Content starts

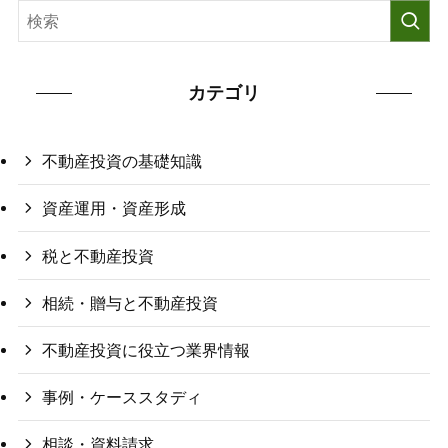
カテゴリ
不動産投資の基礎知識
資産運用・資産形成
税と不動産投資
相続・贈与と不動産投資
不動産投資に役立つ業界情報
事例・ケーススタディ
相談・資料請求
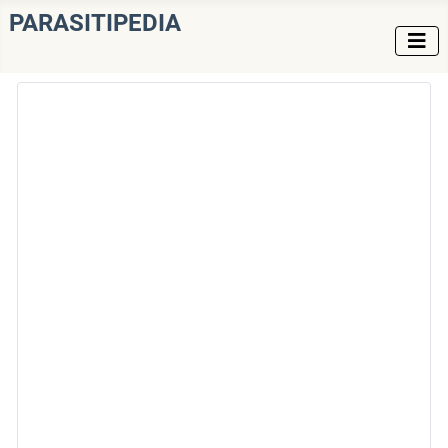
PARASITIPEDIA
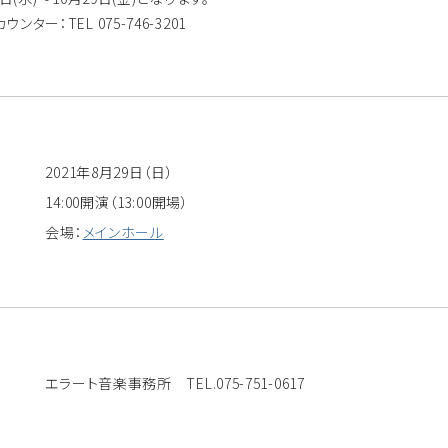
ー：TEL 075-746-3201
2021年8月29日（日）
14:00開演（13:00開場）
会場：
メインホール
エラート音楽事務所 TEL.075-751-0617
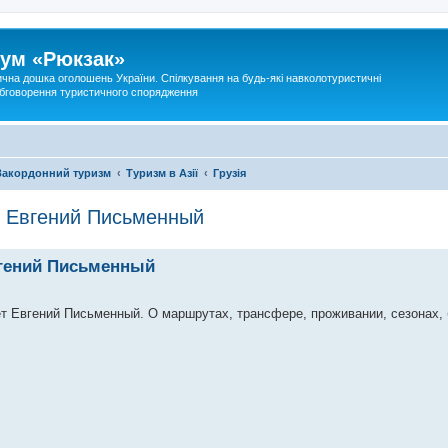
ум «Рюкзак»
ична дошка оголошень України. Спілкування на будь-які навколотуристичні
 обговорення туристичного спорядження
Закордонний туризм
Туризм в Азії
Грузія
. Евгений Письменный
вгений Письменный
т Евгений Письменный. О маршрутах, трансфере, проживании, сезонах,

Content ends
Content starts

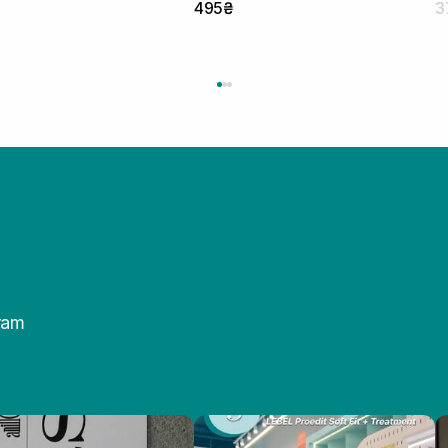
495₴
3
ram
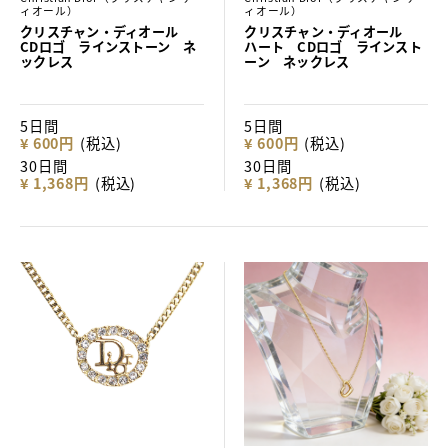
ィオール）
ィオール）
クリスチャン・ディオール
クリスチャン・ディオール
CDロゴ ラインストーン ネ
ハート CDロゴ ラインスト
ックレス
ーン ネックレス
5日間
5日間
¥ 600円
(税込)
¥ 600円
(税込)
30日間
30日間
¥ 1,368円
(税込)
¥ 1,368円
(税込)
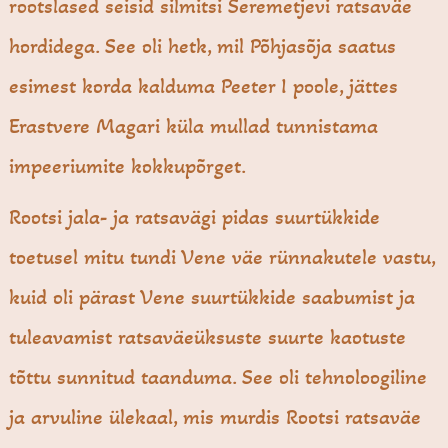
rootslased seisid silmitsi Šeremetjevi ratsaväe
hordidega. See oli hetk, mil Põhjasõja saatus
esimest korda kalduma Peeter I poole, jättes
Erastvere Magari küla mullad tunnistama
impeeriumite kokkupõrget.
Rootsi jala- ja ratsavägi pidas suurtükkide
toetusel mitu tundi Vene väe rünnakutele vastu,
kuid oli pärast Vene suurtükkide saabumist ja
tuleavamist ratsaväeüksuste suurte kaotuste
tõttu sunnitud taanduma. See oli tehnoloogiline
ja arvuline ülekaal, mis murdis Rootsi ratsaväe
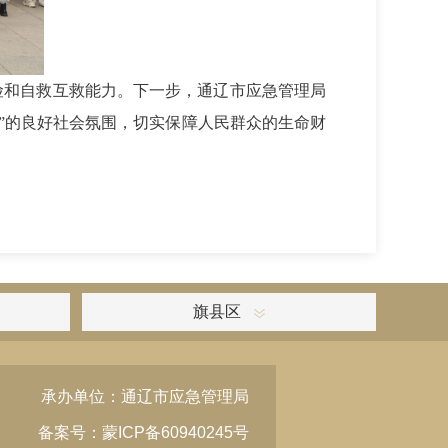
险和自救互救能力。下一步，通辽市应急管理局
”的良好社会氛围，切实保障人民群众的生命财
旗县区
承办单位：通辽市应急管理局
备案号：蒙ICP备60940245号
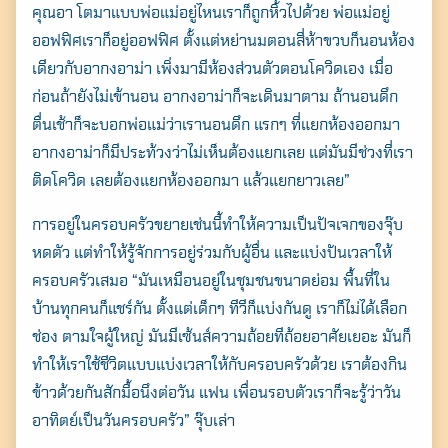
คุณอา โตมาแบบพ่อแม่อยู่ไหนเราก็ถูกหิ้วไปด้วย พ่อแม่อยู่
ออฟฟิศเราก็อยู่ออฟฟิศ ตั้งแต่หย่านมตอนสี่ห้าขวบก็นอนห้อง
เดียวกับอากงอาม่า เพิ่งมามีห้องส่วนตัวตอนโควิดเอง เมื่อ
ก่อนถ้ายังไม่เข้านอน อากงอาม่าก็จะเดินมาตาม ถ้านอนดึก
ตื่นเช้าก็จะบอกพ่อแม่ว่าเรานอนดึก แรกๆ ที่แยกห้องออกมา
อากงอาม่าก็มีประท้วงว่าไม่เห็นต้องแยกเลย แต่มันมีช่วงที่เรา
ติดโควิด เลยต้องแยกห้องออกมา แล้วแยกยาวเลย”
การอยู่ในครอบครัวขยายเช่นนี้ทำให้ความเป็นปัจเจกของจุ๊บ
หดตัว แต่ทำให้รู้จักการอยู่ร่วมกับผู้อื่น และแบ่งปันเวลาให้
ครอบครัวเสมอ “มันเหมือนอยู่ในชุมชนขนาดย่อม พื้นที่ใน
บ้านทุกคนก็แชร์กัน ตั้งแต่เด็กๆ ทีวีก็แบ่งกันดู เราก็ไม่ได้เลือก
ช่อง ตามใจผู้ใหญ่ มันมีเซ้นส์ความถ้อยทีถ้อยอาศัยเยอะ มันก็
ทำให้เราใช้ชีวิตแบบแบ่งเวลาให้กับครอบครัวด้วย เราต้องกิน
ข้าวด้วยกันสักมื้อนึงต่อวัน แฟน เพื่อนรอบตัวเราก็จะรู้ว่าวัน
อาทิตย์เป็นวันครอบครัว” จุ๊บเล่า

Content ends

## [Problem requirements]
Which of the lines above hold the string "suurtükkide"? Copy each one.

## [Worked solution]
Rootsi jala- ja ratsavägi pidas suurtükkide
kuid oli pärast Vene suurtükkide saabumist ja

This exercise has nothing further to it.